Closed pomplesiegel closed 3 years ago

pomplesiegel commented 3 years ago

Would it be fairly simple to locate or provide the implementation for lmicaesdecrypt, either in the form of the "ORIGINAL_AES" or "IDEETRON_AES"?

I could not find a source for this online. It would be great to have this companion method on hand, so one could do both encryption and decryption for their application without bringing in other large libraries with their own look-up tables.

Any other ideas for how to solve this problem would be appreciated as well

Thank you!

cstratton commented 3 years ago

LoRaWAN is designed to dodge the need for an AES decryption algorithm in nodes, by doing things "backwards" in the downlink direction, such that the network actually "encrypts" by decrypting such that the node can decrypt by encrypting. As such, the omission of a decrypt() method is quite intentional and and an attempt to save code/table space.

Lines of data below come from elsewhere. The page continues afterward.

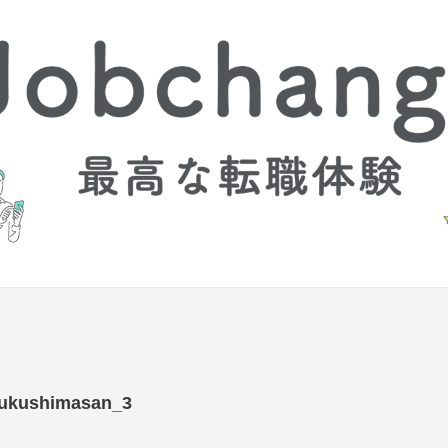
ukushimasan_3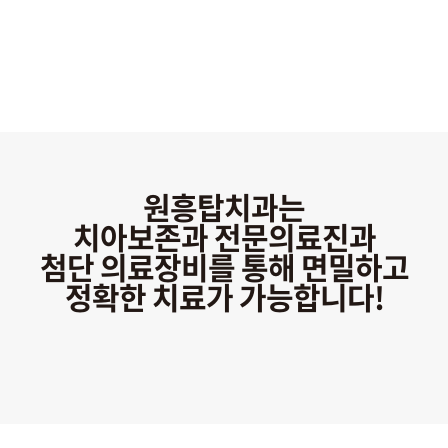
원흥탑치과의 치아살리기!
원흥탑치과는
치아보존과 전문의료진과
첨단 의료장비를 통해 면밀하고
정확한 치료가 가능합니다!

Buried in LMiC sources you can find that the Ideetron version comes from https://github.com/Ideetron/RFM95W_Nexus/tree/master/LoRaWAN_V31 which it itself a LoRaWAN project, and as such does not appear to have ever had a decrypt() implementation.

Not yet entirely clear what the source of the other AES is, but it seems to also have been optimized for this usage.

If at all possible, you may want to do what LoRaWAN does and adapt your other encryption uses such that the node only ever performs the "encrypt" operation regardless of actual purpose.

Or you could explore changing out the AES encryption entirely for both LMiC and your other need. Worth noting that Semtech's stack at https://github.com/Lora-net/LoRaMac-node seems to try to make use of the hardware capability many more recent MCU's bring, so depending on your target that could be an option - there's also a pure software implementation that can be extracted for use; it's bigger than the Ideetron but I believe offers what you need, and under more permissive licensing.

But IMHO this is neither trivial nor within the scope of a LoRaWAN stack, so the issue should probably be closed.

pomplesiegel commented 3 years ago

Hello @cstratton, this is immensely helpful, thank you! I was totally unaware of the backwards usage of encryption for the downlink messages, but it makes total sense. Are there any added vulnerabilities of doing things backwards like this (decryption used as encryption), or is the chosen direction totally arbitrary?

terrillmoore commented 3 years ago

@pomplesiegel, my understanding is that they did it to avoid "full encryption" in devices, which helps with export controls.

By the way, if you check the branch devel-issue578, you'll find that as part of the secure-element refactor, I also refactored the crypto so there's an explicit driver API. This means that it would not be hard to replace the software crypto with a hardware version. Even if using a hardware secure element, you may need to use the CPU's crypto, because for Class B, the LoRaWAN device must use AES-decrypt to form a hash of the time etc. to figure out which slot the network will use for downlinks. Some secure elements (such as the one from Trusted Objects) don't expose AES primitives, and the LMIC has to deal with this situation. So there's an explicit crypto API that could be retargeted to hardware (or a different software library).

terrillmoore commented 3 years ago

This is not really a bug; moving to discussions. But to do that, I have to reopen the issue? So it seems.

terrillmoore commented 3 years ago

Hm, still can't turn into a discussion. Must be a different API. Closing again.